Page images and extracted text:
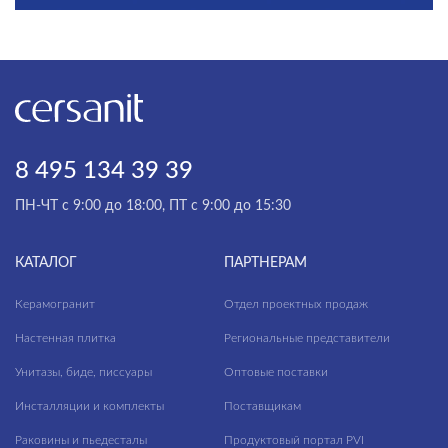
8 495 134 39 39
ПН-ЧТ с 9:00 до 18:00, ПТ с 9:00 до 15:30
КАТАЛОГ
ПАРТНЕРАМ
Керамогранит
Отдел проектных продаж
Настенная плитка
Региональные представители
Унитазы, биде, писсуары
Оптовые поставки
Инсталляции и комплекты
Поставщикам
Раковины и пьедесталы
Продуктовый портал PVI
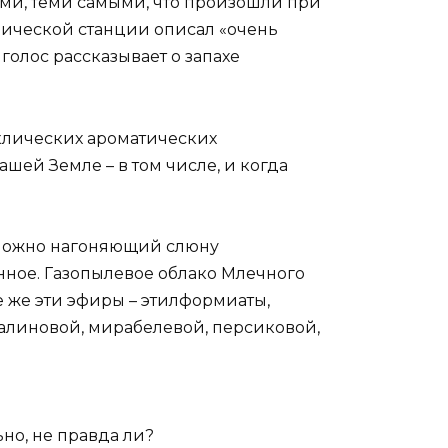
и, теми самыми, что произошли при
мической станции описал «очень
голос рассказывает о запахе
клических ароматических
шей Земле – в том числе, и когда
, можно нагоняющий слюну
нное. Газопылевое облако Млечного
 же эти эфиры – этилформиаты,
малиновой, мирабелевой, персиковой,
ьно, не правда ли?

TASK DIRECTIONS: Using the entries above, transcribe exactly from the line that has "Раковины и пьедесталы" through the line that has "нное. Газопылевое облако Млечного". Pictures are dropped.

RESPONSE TO THE EXERCISE:
Раковины и пьедесталы
Продуктовый портал PVI
и, теми самыми, что произошли при
мической станции описал «очень
голос рассказывает о запахе
клических ароматических
шей Земле – в том числе, и когда
, можно нагоняющий слюну
нное. Газопылевое облако Млечного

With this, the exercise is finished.